I'm running a list of urls from a .csv file. I throw 10 urls in there, beautifulsoup scrapes them. If i just print the dataframe, it comes our right.
If i try and save the results as a xlsx(which is preferred) or csv, it will only give me the results from the last url.
If i run this, it prints out perfect
with open('G-Sauce_Urls.csv' , 'r') as csv_file:
csv_reader = csv.reader(csv_file)
for line in csv_reader:
r = requests.get(line[0]).text
soup = BeautifulSoup(r,'lxml')
business = soup.find('title')
companys = business.get_text()
phones = soup.find_all(text=re.compile("Call (.*)"))
Website = soup.select('head > link:nth-child(4)')
profile = (Website[0].attrs['href'])
data = {'Required':[companys], 'Required_no_Email':[phones], 'Business_Fax':[profile] }
df = pd.DataFrame(data, columns = ['Required','First', 'Last', 'Required_no_Email', 'Business_Fax'])
But i can't seem to get it to append to an xlsx file. I'm only getting the last result, which i figure is because it is just "writing" and not appending.
I've tried:
writer = pd.ExcelWriter("ProspectUploadSheetRob.xlsx", engine='xlsxwriter', mode='a')
df.to_excel(writer, sheet_name='Sheet1', index=False, startrow=4, header=3)
workbook = writer.book
worksheet = writer.sheets['Sheet1']
writer.save()
AND
with ExcelWriter('path_to_file.xlsx', mode='a') as writer:
df.to_excel(writer, sheet_name='Sheet1', index=False, startrow=4, header=3)
writer.save()
AND
df = pd.DataFrame(data, columns = ['Required','First', 'Last', 'Required_no_Email', 'Business_Fax'])
writer = pd.ExcelWriter("ProspectUploadSheetRob.xlsx", engine='xlsxwriter')
df.to_excel(writer, sheet_name='Sheet1', index=False, startrow=4, header=3)
writer.save()
AND
I started reading into openpyxl, but at this point I am so confused, i don't understand it.
Any and all help is appreciated
You are iterating over your csv data line-by-line, but you are recreating your dataframe at every iteration, so you are losing the value of the previous one each time. You will need to create the df first outside of the loop, and add data in your for loop.

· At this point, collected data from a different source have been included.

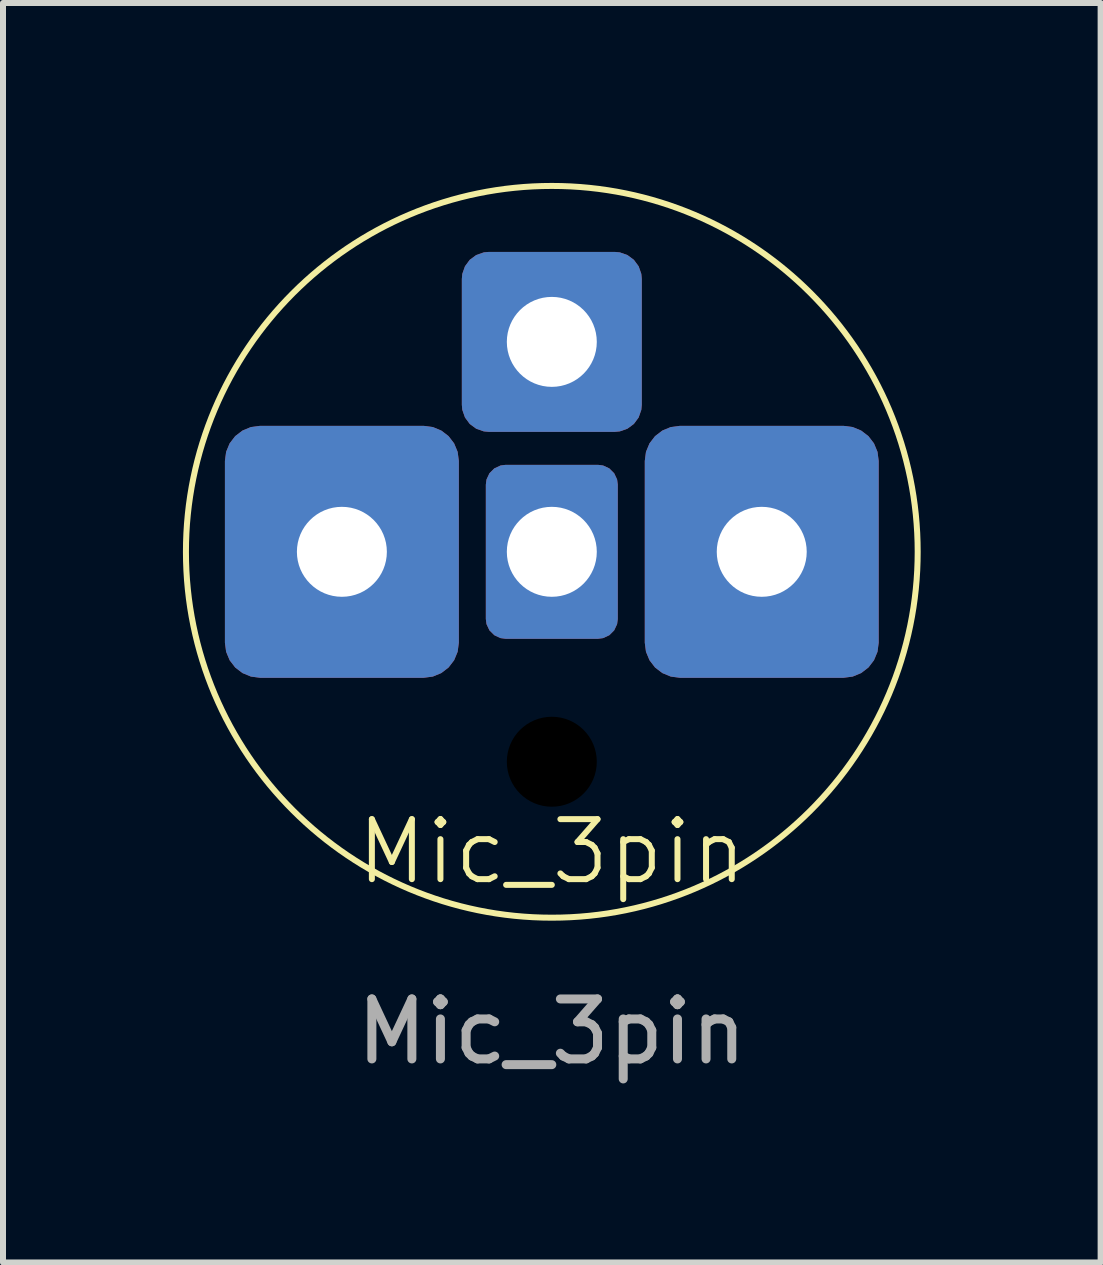
<source format=kicad_pcb>
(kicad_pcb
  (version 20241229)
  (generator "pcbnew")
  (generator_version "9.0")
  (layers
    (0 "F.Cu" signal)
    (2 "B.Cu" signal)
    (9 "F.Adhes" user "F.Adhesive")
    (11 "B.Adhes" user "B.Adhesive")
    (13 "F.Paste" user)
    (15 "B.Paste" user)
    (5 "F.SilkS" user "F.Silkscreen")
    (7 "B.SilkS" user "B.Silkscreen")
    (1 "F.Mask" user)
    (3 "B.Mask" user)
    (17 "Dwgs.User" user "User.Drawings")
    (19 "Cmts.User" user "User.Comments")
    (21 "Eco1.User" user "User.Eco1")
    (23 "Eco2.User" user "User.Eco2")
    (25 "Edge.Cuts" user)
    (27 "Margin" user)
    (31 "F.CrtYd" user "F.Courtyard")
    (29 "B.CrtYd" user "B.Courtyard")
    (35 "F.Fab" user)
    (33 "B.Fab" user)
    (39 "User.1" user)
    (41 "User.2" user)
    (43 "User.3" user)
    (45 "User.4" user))
  (footprint "Mic_3pin"
    (layer "F.Cu")
    (at 6.15 11.65)
    (property "Reference" "Mic_3pin" (at 0 -0.5 0) (unlocked yes) (layer "F.SilkS") (effects (font (size 1 1) (thickness 0.1))))
    (attr smd)
    (fp_circle (center 0 -5.5) (end 6.1 -5.5) (stroke (width 0.1) (type solid)) (fill no) (layer "F.SilkS"))
    (fp_text user "${REFERENCE}" (at 0 2.5 0) (unlocked yes) (layer "F.Fab") (effects (font (size 1 1) (thickness 0.15))))
    (pad "" np_thru_hole circle (at 0 -2) (size 1.5 1.5) (drill 1.5) (layers "*.Mask"))
    (pad "1" thru_hole roundrect (at -3.5 -5.5) (size 3.9 4.2) (drill 1.5) (layers "*.Cu" "*.Mask") (roundrect_rratio 0.15))
    (pad "2" thru_hole roundrect (at 3.5 -5.5) (size 3.9 4.2) (drill 1.5) (layers "*.Cu" "*.Mask") (roundrect_rratio 0.15))
    (pad "3" thru_hole roundrect (at 0 -9) (size 3 3) (drill 1.5) (layers "*.Cu" "*.Mask") (roundrect_rratio 0.15))
    (pad "3" thru_hole roundrect (at 0 -5.5) (size 2.2 2.9) (drill 1.5) (layers "*.Cu" "*.Mask") (roundrect_rratio 0.15)))
  (gr_rect
    (start -3 -3)
    (end 15.3 17.998)
    (stroke (width 0.1) (type default))
    (fill no)
    (layer "Edge.Cuts")))
</source>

df = pd.DataFrame(columns = ['Required','First', 'Last', 'Required_no_Email', 'Business_Fax'])
>>> df
Empty DataFrame
Columns: [Required, First, Last, Required_no_Email, Business_Fax]
Index: []
Your assumption of writing and not appending is correct, but you need to append the dataframe and then write it to excel, and not append data to the excel(if I understood correctly).
data = {'Required':[companys], 'Required_no_Email':[phones], 'Business_Fax':[profile] }
df = df.append(data, ignore_index=True) # use this instead of this part of your original code below:
# df = pd.DataFrame(data, columns = ['Required','First', 'Last', 'Required_no_Email', 'Business_Fax'])
# this will not be required as you have already defined the df outside the loop
The pd.ExcelWriter will only produce the output when you run:
writer.save()
I have a similar code that opens the file with the following parameters and it works:
writer = pd.ExcelWriter(r'path_to_file.xlsx', engine='xlsxwriter')
... all my modifications ...
writer.save()
Note that according to the documentation 'w' or Write is the default mode, also when modifying object, and although not explained greatly, append is referenced only when adding entirely new excel objects(Sheets, etc.), or "extending" the document with another dataframe with the exact same format to the document structure.
For it to be reproducable, you could add a template xlsx, but I hope it helps. Please let me know.